任何人都可以给我一段BeautifulSoup代码来提取表中找到的一些项目here？使用BeautifulSoup提取表格信息（bs4）

这里是我的尝试：

from bs4 import BeautifulSoup 
from urllib2 import urlopen 

url = "http://biology.burke.washington.edu/conus/accounts/../recordview/record.php?ID=1ll&tabs=21100111&frms=1&res=&pglimit=A" 
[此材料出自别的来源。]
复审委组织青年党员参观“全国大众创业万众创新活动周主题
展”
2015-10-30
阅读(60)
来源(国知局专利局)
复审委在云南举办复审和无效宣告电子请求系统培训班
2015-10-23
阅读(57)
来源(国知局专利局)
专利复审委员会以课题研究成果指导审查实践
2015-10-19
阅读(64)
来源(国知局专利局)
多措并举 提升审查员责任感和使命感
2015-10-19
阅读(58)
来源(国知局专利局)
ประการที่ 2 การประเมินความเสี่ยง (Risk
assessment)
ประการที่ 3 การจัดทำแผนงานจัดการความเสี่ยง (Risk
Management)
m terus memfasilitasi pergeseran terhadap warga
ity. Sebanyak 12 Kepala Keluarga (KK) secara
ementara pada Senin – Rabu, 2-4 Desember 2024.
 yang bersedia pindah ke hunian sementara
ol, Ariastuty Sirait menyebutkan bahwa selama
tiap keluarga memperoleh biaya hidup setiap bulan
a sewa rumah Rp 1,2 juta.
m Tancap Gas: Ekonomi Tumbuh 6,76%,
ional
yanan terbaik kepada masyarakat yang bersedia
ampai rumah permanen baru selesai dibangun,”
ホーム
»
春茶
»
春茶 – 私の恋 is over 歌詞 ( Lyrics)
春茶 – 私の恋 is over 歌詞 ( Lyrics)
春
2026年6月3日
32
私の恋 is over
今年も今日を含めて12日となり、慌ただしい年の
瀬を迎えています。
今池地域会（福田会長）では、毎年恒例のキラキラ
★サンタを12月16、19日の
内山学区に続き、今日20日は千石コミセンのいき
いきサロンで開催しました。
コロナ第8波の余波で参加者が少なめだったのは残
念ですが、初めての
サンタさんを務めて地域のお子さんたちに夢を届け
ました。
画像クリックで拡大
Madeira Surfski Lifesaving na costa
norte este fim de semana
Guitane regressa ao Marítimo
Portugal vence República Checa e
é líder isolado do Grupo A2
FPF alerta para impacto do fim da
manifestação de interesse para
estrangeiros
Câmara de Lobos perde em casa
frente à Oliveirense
html = urlopen(url).read() 
soup = BeautifulSoup(html,"lxml") 
tables = soup.findAll("table")

然而，这是失败的 - 表原来是空的。

对不起，我是BeautifulSoup noob。

谢谢！

来源

2013-07-26 littleO

给定的url页面不包含源代码中的任何表格元素。

表格是~~由iframe内的iframe~~生成。

import urllib 
from bs4 import BeautifulSoup 

url = 'http://biology.burke.washington.edu/conus/recordview/description.php?ID=1l9l0l421l55llll&tabs=21100111&frms=1&pglimit=A&offset=&res=&srt=&sql2=' 

html = urllib.urlopen(url).read() 
soup = BeautifulSoup(html) 
tables = soup.find_all('table') 
#print(tables)

硒的解决方案：

from selenium import webdriver 
from bs4 import BeautifulSoup 

url = "http://biology.burke.washington.edu/conus/accounts/../recordview/record.php?ID=1ll&tabs=21100111&frms=1&res=&pglimit=A" 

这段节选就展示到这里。